### Available data ###
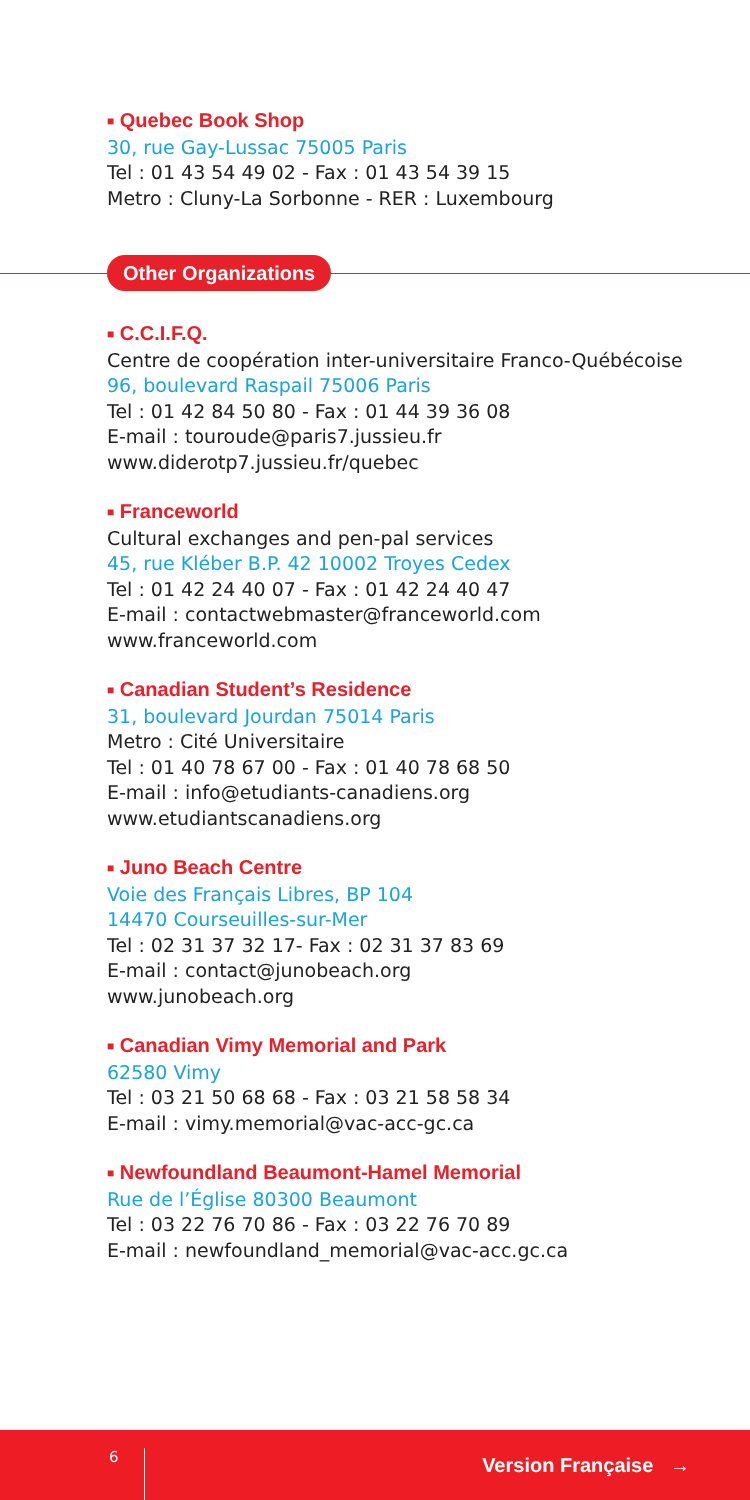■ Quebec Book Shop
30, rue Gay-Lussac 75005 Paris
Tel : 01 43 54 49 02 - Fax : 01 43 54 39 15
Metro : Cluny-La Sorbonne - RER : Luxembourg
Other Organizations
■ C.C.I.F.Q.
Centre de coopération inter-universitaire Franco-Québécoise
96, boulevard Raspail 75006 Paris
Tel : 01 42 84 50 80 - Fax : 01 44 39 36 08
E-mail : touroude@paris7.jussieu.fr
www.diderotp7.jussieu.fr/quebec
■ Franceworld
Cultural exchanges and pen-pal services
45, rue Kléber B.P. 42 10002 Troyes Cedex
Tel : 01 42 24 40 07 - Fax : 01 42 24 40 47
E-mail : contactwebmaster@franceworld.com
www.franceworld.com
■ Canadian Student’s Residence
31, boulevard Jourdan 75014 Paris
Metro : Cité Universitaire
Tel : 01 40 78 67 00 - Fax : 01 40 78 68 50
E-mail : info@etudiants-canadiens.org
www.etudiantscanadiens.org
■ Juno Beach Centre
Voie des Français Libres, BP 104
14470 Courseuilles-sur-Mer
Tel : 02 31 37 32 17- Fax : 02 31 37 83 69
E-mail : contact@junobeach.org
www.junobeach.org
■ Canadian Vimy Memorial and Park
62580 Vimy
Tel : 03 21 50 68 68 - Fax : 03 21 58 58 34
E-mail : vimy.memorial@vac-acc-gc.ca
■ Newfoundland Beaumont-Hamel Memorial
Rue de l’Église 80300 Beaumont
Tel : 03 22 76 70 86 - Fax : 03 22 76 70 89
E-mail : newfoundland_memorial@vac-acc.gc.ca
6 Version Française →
###
What this task involves: Report back every line of the entries in which "Canadian" occurs.

Response to the exercise:
■ Canadian Student’s Residence
■ Canadian Vimy Memorial and Park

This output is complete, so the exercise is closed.